» **AIM OF THE EXERCISE**: Your job is to copy every line in the material containing the word "volt".

*** MATERIAL PROVIDED ***

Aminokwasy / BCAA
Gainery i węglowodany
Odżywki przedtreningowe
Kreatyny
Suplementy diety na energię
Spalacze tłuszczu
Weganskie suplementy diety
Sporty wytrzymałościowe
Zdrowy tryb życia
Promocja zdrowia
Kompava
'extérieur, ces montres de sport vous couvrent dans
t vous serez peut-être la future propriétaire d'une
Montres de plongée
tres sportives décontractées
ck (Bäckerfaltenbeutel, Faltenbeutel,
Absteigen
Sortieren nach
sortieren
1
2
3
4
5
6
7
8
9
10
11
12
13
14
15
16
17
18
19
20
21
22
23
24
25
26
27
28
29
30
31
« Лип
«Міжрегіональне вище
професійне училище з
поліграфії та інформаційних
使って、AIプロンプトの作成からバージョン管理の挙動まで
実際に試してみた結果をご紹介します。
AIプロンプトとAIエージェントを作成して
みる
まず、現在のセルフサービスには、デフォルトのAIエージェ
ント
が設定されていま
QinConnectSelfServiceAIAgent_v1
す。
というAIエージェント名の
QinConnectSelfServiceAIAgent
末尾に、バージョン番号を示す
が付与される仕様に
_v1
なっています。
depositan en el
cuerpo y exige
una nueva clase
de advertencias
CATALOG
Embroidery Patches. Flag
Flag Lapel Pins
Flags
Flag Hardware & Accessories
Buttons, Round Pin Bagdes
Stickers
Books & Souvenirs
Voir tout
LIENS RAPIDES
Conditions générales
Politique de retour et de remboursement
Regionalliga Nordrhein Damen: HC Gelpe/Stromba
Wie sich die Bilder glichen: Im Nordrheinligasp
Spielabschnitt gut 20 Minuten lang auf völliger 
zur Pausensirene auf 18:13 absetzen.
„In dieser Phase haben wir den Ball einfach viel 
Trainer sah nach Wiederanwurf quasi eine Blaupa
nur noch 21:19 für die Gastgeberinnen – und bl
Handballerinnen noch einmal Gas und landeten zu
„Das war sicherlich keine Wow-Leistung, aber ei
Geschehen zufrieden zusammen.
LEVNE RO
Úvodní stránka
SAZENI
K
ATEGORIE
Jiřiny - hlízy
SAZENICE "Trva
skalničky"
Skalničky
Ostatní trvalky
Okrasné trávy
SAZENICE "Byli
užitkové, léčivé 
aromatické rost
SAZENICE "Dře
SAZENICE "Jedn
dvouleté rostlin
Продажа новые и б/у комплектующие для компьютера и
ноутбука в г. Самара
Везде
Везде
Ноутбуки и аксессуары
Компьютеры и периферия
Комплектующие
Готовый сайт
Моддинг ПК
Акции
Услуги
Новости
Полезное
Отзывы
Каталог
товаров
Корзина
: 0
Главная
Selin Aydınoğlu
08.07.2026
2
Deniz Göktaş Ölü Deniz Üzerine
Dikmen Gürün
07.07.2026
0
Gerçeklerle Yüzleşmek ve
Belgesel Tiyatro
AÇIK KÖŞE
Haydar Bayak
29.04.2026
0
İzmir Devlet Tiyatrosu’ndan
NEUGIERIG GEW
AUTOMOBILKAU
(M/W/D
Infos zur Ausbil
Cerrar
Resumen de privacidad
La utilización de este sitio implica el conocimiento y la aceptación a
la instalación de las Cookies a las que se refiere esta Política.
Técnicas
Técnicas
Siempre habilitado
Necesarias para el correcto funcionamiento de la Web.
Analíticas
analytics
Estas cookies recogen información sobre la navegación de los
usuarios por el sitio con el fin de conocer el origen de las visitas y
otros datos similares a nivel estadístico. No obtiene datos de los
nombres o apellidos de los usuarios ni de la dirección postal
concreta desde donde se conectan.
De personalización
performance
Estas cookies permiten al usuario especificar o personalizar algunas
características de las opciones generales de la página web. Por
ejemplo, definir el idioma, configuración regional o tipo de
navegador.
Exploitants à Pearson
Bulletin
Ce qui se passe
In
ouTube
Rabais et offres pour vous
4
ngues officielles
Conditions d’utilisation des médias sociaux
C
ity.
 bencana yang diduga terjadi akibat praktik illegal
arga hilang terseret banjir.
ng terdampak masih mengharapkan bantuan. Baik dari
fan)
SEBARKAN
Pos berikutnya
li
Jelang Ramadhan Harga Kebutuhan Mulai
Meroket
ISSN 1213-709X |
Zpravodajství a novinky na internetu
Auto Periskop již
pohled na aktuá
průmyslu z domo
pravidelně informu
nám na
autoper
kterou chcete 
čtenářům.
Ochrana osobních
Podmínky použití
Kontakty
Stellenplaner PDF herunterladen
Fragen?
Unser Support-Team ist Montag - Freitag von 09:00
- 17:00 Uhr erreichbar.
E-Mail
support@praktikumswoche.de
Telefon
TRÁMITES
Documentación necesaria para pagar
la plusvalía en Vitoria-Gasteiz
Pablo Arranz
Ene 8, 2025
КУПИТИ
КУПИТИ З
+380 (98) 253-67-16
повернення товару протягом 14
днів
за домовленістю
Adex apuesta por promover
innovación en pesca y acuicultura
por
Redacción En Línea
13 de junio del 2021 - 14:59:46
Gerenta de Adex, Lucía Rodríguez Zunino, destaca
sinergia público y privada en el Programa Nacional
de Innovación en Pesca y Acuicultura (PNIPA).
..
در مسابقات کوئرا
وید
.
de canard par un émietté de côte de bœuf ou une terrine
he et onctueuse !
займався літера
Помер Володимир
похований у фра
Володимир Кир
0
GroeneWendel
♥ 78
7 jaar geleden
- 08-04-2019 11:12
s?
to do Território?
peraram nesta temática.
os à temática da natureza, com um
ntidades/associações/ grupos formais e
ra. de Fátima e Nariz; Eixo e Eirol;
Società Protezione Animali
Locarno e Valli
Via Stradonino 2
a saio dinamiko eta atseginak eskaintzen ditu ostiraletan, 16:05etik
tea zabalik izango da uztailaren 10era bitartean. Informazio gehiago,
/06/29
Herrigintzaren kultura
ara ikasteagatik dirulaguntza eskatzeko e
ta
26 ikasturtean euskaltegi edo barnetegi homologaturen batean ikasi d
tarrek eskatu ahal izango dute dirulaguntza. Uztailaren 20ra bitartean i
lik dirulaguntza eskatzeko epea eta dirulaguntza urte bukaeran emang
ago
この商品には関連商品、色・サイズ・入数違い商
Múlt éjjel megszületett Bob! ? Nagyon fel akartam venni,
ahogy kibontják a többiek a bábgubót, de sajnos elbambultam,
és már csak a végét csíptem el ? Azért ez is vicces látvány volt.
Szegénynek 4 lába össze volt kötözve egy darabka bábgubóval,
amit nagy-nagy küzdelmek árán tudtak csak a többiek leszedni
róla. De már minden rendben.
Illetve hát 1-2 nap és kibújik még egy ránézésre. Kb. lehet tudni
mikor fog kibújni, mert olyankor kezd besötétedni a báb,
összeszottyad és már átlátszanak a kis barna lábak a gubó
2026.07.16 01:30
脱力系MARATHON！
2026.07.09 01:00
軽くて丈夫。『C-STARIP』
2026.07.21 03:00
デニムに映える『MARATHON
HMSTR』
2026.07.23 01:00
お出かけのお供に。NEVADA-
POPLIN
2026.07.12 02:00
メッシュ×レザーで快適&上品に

***

» **SOLUTION TO THIS TASK**:
és már csak a végét csíptem el ? Azért ez is vicces látvány volt.
Szegénynek 4 lába össze volt kötözve egy darabka bábgubóval,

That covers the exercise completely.